» Consigne: Pouvez-vous restituer telles quelles toutes les lignes des items ci-dessous, sans reproduire les images ?

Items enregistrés
----------------
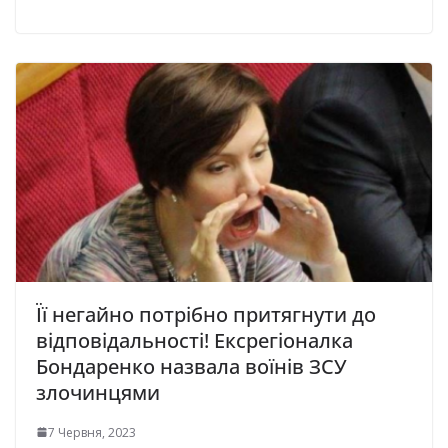
Її негайно потрібно притягнути до
відповідальності! Ексрегіоналка
Бондаренко назвала воїнів ЗСУ
злочинцями
7 Червня, 2023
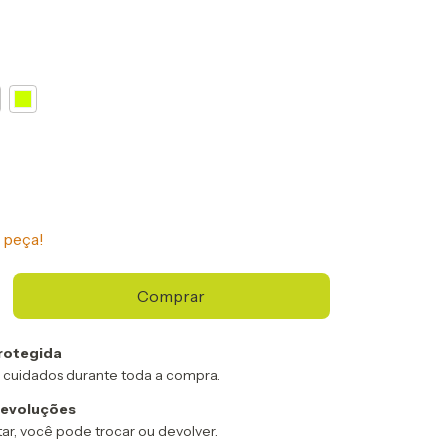
 peça!
rotegida
 cuidados durante toda a compra.
devoluções
ar, você pode trocar ou devolver.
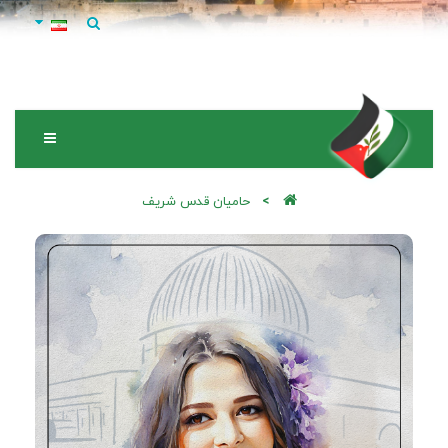
حامیان قدس شریف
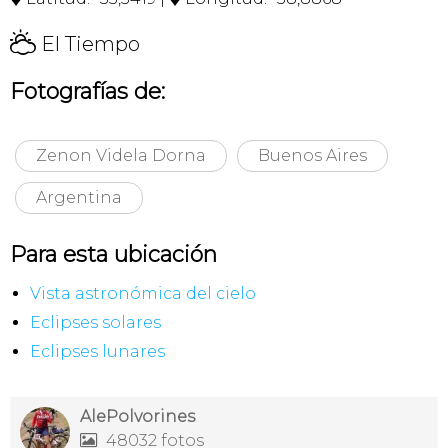
H
El Tiempo
Fotografías de:
Zenon Videla Dorna
Buenos Aires
Argentina
Para esta ubicación
Vista astronómica del cielo
Eclipses solares
Eclipses lunares
AlePolvorines
48032 fotos

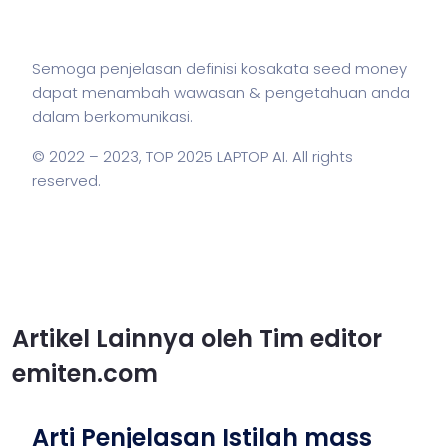
Semoga penjelasan definisi kosakata seed money
dapat menambah wawasan & pengetahuan anda
dalam berkomunikasi.
© 2022 – 2023,
TOP 2025 LAPTOP AI
. All rights
reserved.
Artikel Lainnya oleh Tim editor
emiten.com
Arti Penjelasan Istilah mass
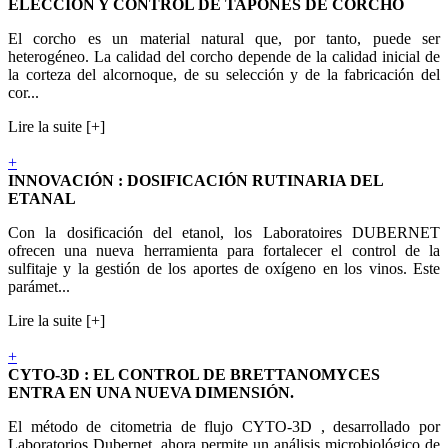
ELECCIÓN Y CONTROL DE TAPONES DE CORCHO
El corcho es un material natural que, por tanto, puede ser
heterogéneo. La calidad del corcho depende de la calidad inicial de
la corteza del alcornoque, de su selección y de la fabricación del
cor...
Lire la suite [+]
+
INNOVACIÓN : DOSIFICACIÓN RUTINARIA DEL
ETANAL
Con la dosificación del etanol, los Laboratoires DUBERNET
ofrecen una nueva herramienta para fortalecer el control de la
sulfitaje y la gestión de los aportes de oxígeno en los vinos. Este
parámet...
Lire la suite [+]
+
CYTO-3D : EL CONTROL DE BRETTANOMYCES
ENTRA EN UNA NUEVA DIMENSIÓN.
El método de citometria de flujo CYTO-3D , desarrollado por
Laboratorios Dubernet, ahora permite un análisis microbiológico de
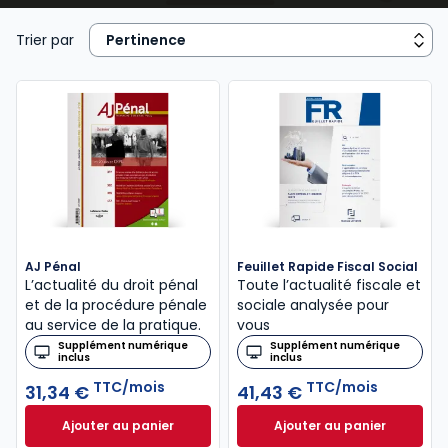
jurisprudence sont expliqués et commentés pour
vous par nos spécialistes.
Trier par
Les + : des observations, des analyses vous indiquent
clairement toutes les conséquences pratiquesdes
nouvelles dispositions.
Des dossiers approfondis : Chaque revue vous donne
tous les outils pour une application optimisé, Zooms
sur les sujets « brûlants », études sur des thèmes de
fond ou encore guides pour vos déclarations…
L’actualité juridique occupe une place essentielle
dans le monde du droit, car elle reflète en temps
AJ Pénal
Feuillet Rapide Fiscal Social
réel les évolutions issues de la loi, des règlements et
L’actualité du droit pénal
Toute l’actualité fiscale et
de la jurisprudence. Suivre cette actualité est
et de la procédure pénale
sociale analysée pour
indispensable aussi bien pour les étudiants en droit
au service de la pratique.
vous
que pour les professionnels du secteur, qu’il s’agisse
Supplément numérique
Supplément numérique
inclus
inclus
d’avocats, de magistrats, de notaires, d’experts-
TTC/mois
TTC/mois
31,34 €
41,43 €
comptables ou de juristes d’entreprise. Les revues
d’actualité juridique publiées par Lefebvre Dalloz
Ajouter au panier
Ajouter au panier
AJ Pénal à 31,34 €
TTC/mois
Feuillet Rapide Fi
offrent un accès fiable, clair et structuré à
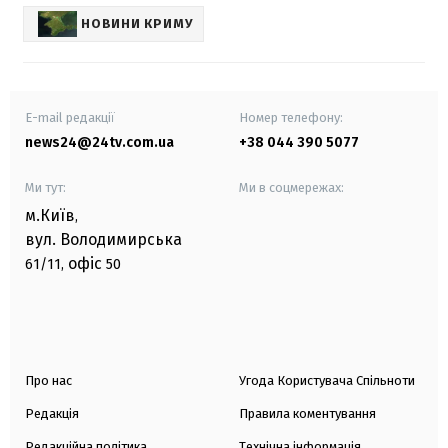
НОВИНИ КРИМУ
E-mail редакції
Номер телефону:
news24@24tv.com.ua
+38 044 390 5077
Ми тут:
Ми в соцмережах:
м.Київ
,
вул. Володимирська
офіс
61/11,
50
Про нас
Угода Користувача Спільноти
Редакція
Правила коментування
Редакційна політика
Технічна інформація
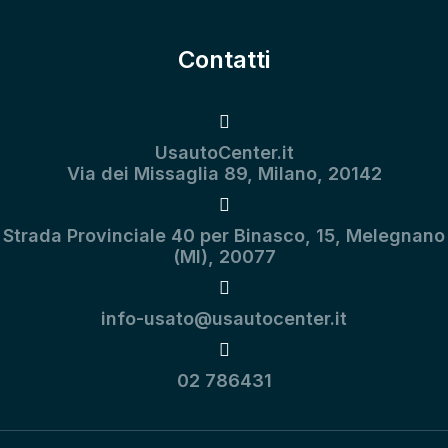
Contatti
UsautoCenter.it
Via dei Missaglia 89, Milano, 20142
Strada Provinciale 40 per Binasco, 15, Melegnano
(MI), 20077
info-usato@usautocenter.it
02 786431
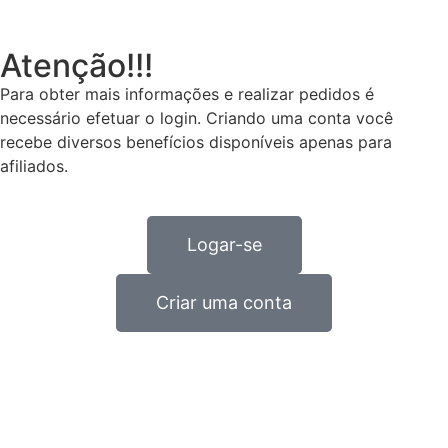
Atenção!!!
Para obter mais informações e realizar pedidos é
necessário efetuar o login. Criando uma conta você
recebe diversos benefícios disponíveis apenas para
afiliados.
Logar-se
Criar uma conta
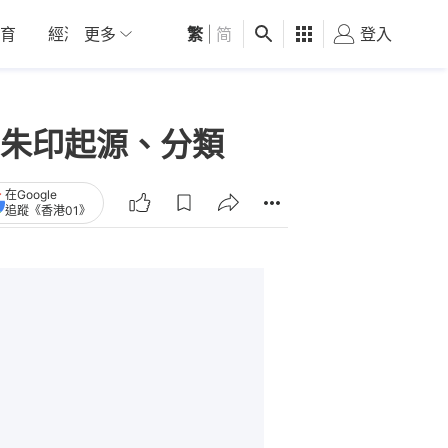
育
經濟
更多
01深圳
繁
觀點
|
简
健康
好食玩飛
登入
女
朱印起源、分類
在Google
追蹤《香港01》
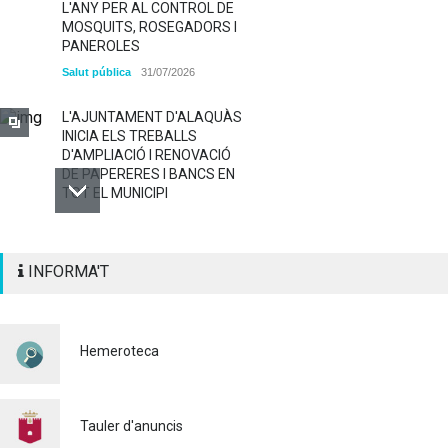
L'ANY PER AL CONTROL DE
MOSQUITS, ROSEGADORS I
PANEROLES
Salut pública
31/07/2026
L'AJUNTAMENT D'ALAQUÀS
INICIA ELS TREBALLS
D'AMPLIACIÓ I RENOVACIÓ
DE PAPERERES I BANCS EN
TOT EL MUNICIPI
ALAQUÀS RENOVA LA
INFORMA'T
SENYALITZACIÓ
HORITZONTAL I VERTICAL
PER TAL DE REFORÇAR LA
SEGURETAT VIÀRIA
Hemeroteca
Policia
29/07/2026
CONTINUEM ACTUANT PER
A CONTROLAR LA
Tauler d'anuncis
PRESÈNCIA DE MOSQUITS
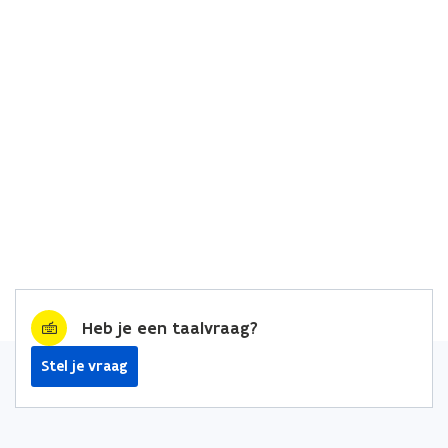
Heb je een taalvraag?
Stel je vraag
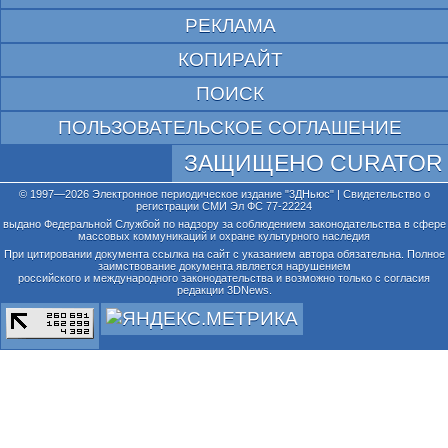
РЕКЛАМА
КОПИРАЙТ
ПОИСК
ПОЛЬЗОВАТЕЛЬСКОЕ СОГЛАШЕНИЕ
ЗАЩИЩЕНО CURATOR
© 1997—2026 Электронное периодическое издание "3ДНьюс" | Свидетельство о
регистрации СМИ Эл ФС 77-22224
выдано Федеральной Службой по надзору за соблюдением законодательства в сфере
массовых коммуникаций и охране культурного наследия
При цитировании документа ссылка на сайт с указанием автора обязательна. Полное
заимствование документа является нарушением
российского и международного законодательства и возможно только с согласия
редакции 3DNews.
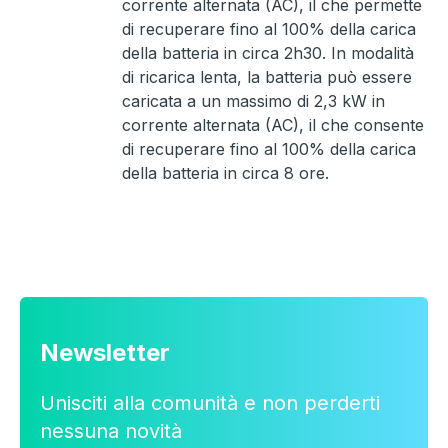
corrente alternata (AC), il che permette
di recuperare fino al 100% della carica
della batteria in circa 2h30. In modalità
di ricarica lenta, la batteria può essere
caricata a un massimo di 2,3 kW in
corrente alternata (AC), il che consente
di recuperare fino al 100% della carica
della batteria in circa 8 ore.
Newsletter
Unisciti alla comunità e non perderti
nessuna novità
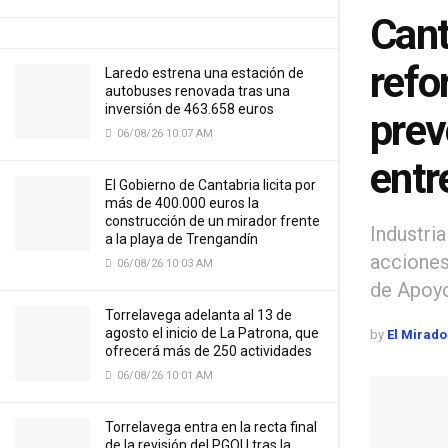
Cant
refo
Laredo estrena una estación de
autobuses renovada tras una
inversión de 463.658 euros
prev
06/08/26 10:07 AM
entr
El Gobierno de Cantabria licita por
más de 400.000 euros la
construcción de un mirador frente
Industri
a la playa de Trengandín
acciones
06/08/26 10:03 AM
de Apoy
Torrelavega adelanta al 13 de
agosto el inicio de La Patrona, que
by
El Mirado
ofrecerá más de 250 actividades
06/08/26 10:01 AM
Torrelavega entra en la recta final
de la revisión del PGOU tras la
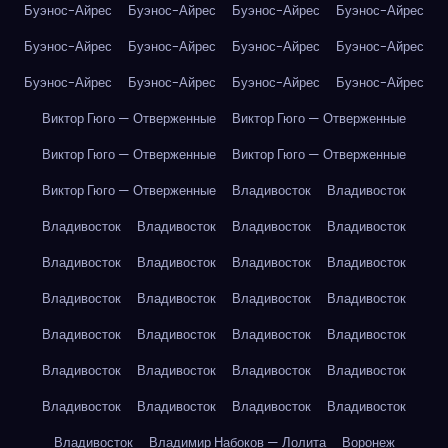
Буэнос-Айрес
Буэнос-Айрес
Буэнос-Айрес
Буэнос-Айрес
Буэнос-Айрес
Буэнос-Айрес
Буэнос-Айрес
Буэнос-Айрес
Буэнос-Айрес
Буэнос-Айрес
Буэнос-Айрес
Буэнос-Айрес
Виктор Гюго — Отверженные
Виктор Гюго — Отверженные
Виктор Гюго — Отверженные
Виктор Гюго — Отверженные
Виктор Гюго — Отверженные
Владивосток
Владивосток
Владивосток
Владивосток
Владивосток
Владивосток
Владивосток
Владивосток
Владивосток
Владивосток
Владивосток
Владивосток
Владивосток
Владивосток
Владивосток
Владивосток
Владивосток
Владивосток
Владивосток
Владивосток
Владивосток
Владивосток
Владивосток
Владивосток
Владивосток
Владивосток
Владивосток
Владимир Набоков — Лолита
Воронеж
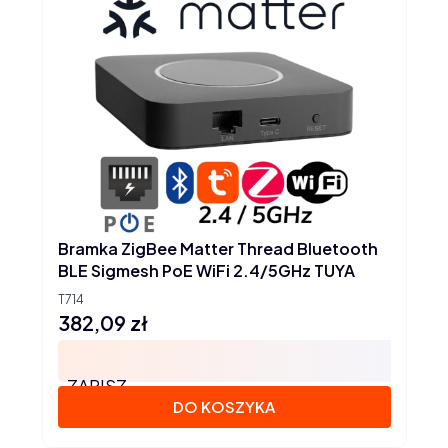
Bramka ZigBee Matter Thread Bluetooth
BLE Sigmesh PoE WiFi 2.4/5GHz TUYA
T714
382,09 zł
Cena
ZAPISZ
DO KOSZYKA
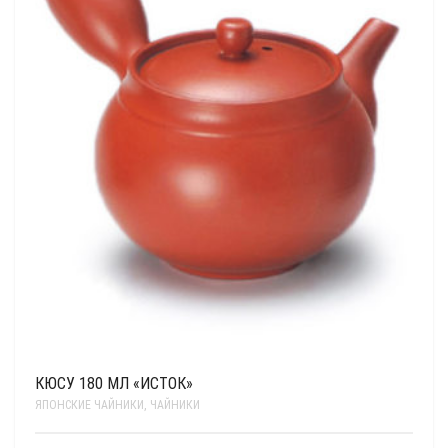
КЮСУ 180 МЛ «ИСТОК»
ЯПОНСКИЕ ЧАЙНИКИ
,
ЧАЙНИКИ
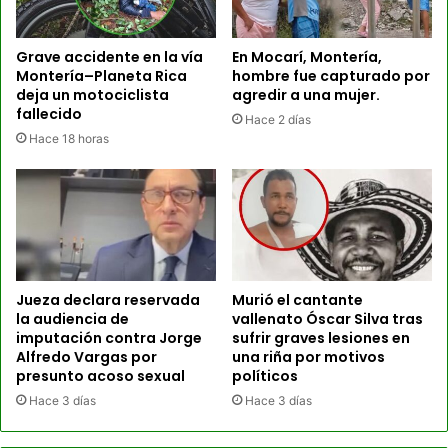
Grave accidente en la vía
En Mocarí, Montería,
Montería–Planeta Rica
hombre fue capturado por
deja un motociclista
agredir a una mujer.
fallecido
Hace 2 días
Hace 18 horas
Jueza declara reservada
Murió el cantante
la audiencia de
vallenato Óscar Silva tras
imputación contra Jorge
sufrir graves lesiones en
Alfredo Vargas por
una riña por motivos
presunto acoso sexual
políticos
Hace 3 días
Hace 3 días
----------------
» Corrigé:
Її негайно потрібно притягнути до
відповідальності! Ексрегіоналка
Бондаренко назвала воїнів ЗСУ
злочинцями
7 Червня, 2023
 peça!
rotegida
 cuidados durante toda a compra.
devoluções
ar, você pode trocar ou devolver.
حامیان قدس شریف
H
El Tiempo
Fotografías de:
Zenon Videla Dorna
Buenos Aires
Argentina
Para esta ubicación
Vista astronómica del cielo
Eclipses solares
Eclipses lunares
AlePolvorines
48032 fotos

Semoga penjelasan definisi kosakata seed money
dapat menambah wawasan & pengetahuan anda
dalam berkomunikasi.
© 2022 – 2023,
TOP 2025 LAPTOP AI
. All rights
reserved.
Artikel Lainnya oleh Tim editor
emiten.com
Arti Penjelasan Istilah mass
ELECCIÓN Y CONTROL DE TAPONES DE CORCHO
El corcho es un material natural que, por tanto, puede ser
heterogéneo. La calidad del corcho depende de la calidad inicial de
la corteza del alcornoque, de su selección y de la fabricación del
cor...
Lire la suite [+]
+
INNOVACIÓN : DOSIFICACIÓN RUTINARIA DEL
ETANAL
Con la dosificación del etanol, los Laboratoires DUBERNET
ofrecen una nueva herramienta para fortalecer el control de la
sulfitaje y la gestión de los aportes de oxígeno en los vinos. Este
parámet...
Lire la suite [+]
+
CYTO-3D : EL CONTROL DE BRETTANOMYCES
ENTRA EN UNA NUEVA DIMENSIÓN.
El método de citometria de flujo CYTO-3D , desarrollado por
Laboratorios Dubernet, ahora permite un análisis microbiológico de
jurisprudence sont expliqués et commentés pour
vous par nos spécialistes.
Trier par
Les + : des observations, des analyses vous indiquent
clairement toutes les conséquences pratiquesdes
nouvelles dispositions.
Des dossiers approfondis : Chaque revue vous donne
tous les outils pour une application optimisé, Zooms
sur les sujets « brûlants », études sur des thèmes de
fond ou encore guides pour vos déclarations…
L’actualité juridique occupe une place essentielle
dans le monde du droit, car elle reflète en temps
AJ Pénal
Feuillet Rapide Fiscal Social
réel les évolutions issues de la loi, des règlements et
L’actualité du droit pénal
Toute l’actualité fiscale et
de la jurisprudence. Suivre cette actualité est
et de la procédure pénale
sociale analysée pour
indispensable aussi bien pour les étudiants en droit
au service de la pratique.
vous
que pour les professionnels du secteur, qu’il s’agisse
Supplément numérique
Supplément numérique
inclus
inclus
d’avocats, de magistrats, de notaires, d’experts-
TTC/mois
TTC/mois
31,34 €
41,43 €
comptables ou de juristes d’entreprise. Les revues
d’actualité juridique publiées par Lefebvre Dalloz
Ajouter au panier
Ajouter au panier
AJ Pénal à 31,34 €
TTC/mois
Feuillet Rapide Fi
offrent un accès fiable, clair et structuré à
НОВИНИ КРИМУ
E-mail редакції
Номер телефону:
news24@24tv.com.ua
+38 044 390 5077
Ми тут:
Ми в соцмережах:
м.Київ
,
вул. Володимирська
офіс
61/11,
50
Про нас
Угода Користувача Спільноти
Редакція
Правила коментування
Редакційна політика
Технічна інформація
Contatti
UsautoCenter.it
Via dei Missaglia 89, Milano, 20142
Strada Provinciale 40 per Binasco, 15, Melegnano
(MI), 20077
info-usato@usautocenter.it
02 786431
Atenção!!!
Para obter mais informações e realizar pedidos é
necessário efetuar o login. Criando uma conta você
recebe diversos benefícios disponíveis apenas para
afiliados.
Logar-se
Criar uma conta
育
經濟
更多
01深圳
繁
觀點
|
简
健康
好食玩飛
登入
女
朱印起源、分類
在Google
追蹤《香港01》
L'ANY PER AL CONTROL DE
MOSQUITS, ROSEGADORS I
PANEROLES
Salut pública
31/07/2026
L'AJUNTAMENT D'ALAQUÀS
INICIA ELS TREBALLS
D'AMPLIACIÓ I RENOVACIÓ
DE PAPERERES I BANCS EN
TOT EL MUNICIPI
ALAQUÀS RENOVA LA
INFORMA'T
SENYALITZACIÓ
HORITZONTAL I VERTICAL
PER TAL DE REFORÇAR LA
SEGURETAT VIÀRIA
Hemeroteca
Policia
29/07/2026
CONTINUEM ACTUANT PER
A CONTROLAR LA
Tauler d'anuncis
PRESÈNCIA DE MOSQUITS
Heb je een taalvraag?
Stel je vraag
РЕКЛАМА
КОПИРАЙТ
ПОИСК
ПОЛЬЗОВАТЕЛЬСКОЕ СОГЛАШЕНИЕ
ЗАЩИЩЕНО CURATOR
© 1997—2026 Электронное периодическое издание "3ДНьюс" | Свидетельство о
регистрации СМИ Эл ФС 77-22224
выдано Федеральной Службой по надзору за соблюдением законодательства в сфере
массовых коммуникаций и охране культурного наследия
При цитировании документа ссылка на сайт с указанием автора обязательна. Полное
заимствование документа является нарушением
российского и международного законодательства и возможно только с согласия
редакции 3DNews.
corrente alternata (AC), il che permette
di recuperare fino al 100% della carica
della batteria in circa 2h30. In modalità
di ricarica lenta, la batteria può essere
caricata a un massimo di 2,3 kW in
corrente alternata (AC), il che consente
di recuperare fino al 100% della carica
della batteria in circa 8 ore.
Newsletter
Unisciti alla comunità e non perderti
nessuna novità
Cant
refo
Laredo estrena una estación de
autobuses renovada tras una
inversión de 463.658 euros
prev
06/08/26 10:07 AM
entr
El Gobierno de Cantabria licita por
más de 400.000 euros la
construcción de un mirador frente
Industri
a la playa de Trengandín
acciones
06/08/26 10:03 AM
de Apoy
Torrelavega adelanta al 13 de
agosto el inicio de La Patrona, que
by
El Mirado
ofrecerá más de 250 actividades
06/08/26 10:01 AM
Torrelavega entra en la recta final
de la revisión del PGOU tras la
Буэнос-Айрес
Буэнос-Айрес
Буэнос-Айрес
Буэнос-Айрес
Буэнос-Айрес
Буэнос-Айрес
Буэнос-Айрес
Буэнос-Айрес
Буэнос-Айрес
Буэнос-Айрес
Буэнос-Айрес
Буэнос-Айрес
Виктор Гюго — Отверженные
Виктор Гюго — Отверженные
Виктор Гюго — Отверженные
Виктор Гюго — Отверженные
Виктор Гюго — Отверженные
Владивосток
Владивосток
Владивосток
Владивосток
Владивосток
Владивосток
Владивосток
Владивосток
Владивосток
Владивосток
Владивосток
Владивосток
Владивосток
Владивосток
Владивосток
Владивосток
Владивосток
Владивосток
Владивосток
Владивосток
Владивосток
Владивосток
Владивосток
Владивосток
Владивосток
Владивосток
Владивосток
Владимир Набоков — Лолита
Воронеж
Bramka ZigBee Matter Thread Bluetooth
BLE Sigmesh PoE WiFi 2.4/5GHz TUYA
T714
382,09 zł
Cena
ZAPISZ
DO KOSZYKA
КЮСУ 180 МЛ «ИСТОК»
ЯПОНСКИЕ ЧАЙНИКИ
,
ЧАЙНИКИ
Grave accidente en la vía
En Mocarí, Montería,
Montería–Planeta Rica
hombre fue capturado por
deja un motociclista
agredir a una mujer.
fallecido
Hace 2 días
Hace 18 horas
Jueza declara reservada
Murió el cantante
la audiencia de
vallenato Óscar Silva tras
imputación contra Jorge
sufrir graves lesiones en
Alfredo Vargas por
una riña por motivos
presunto acoso sexual
políticos
Hace 3 días
Hace 3 días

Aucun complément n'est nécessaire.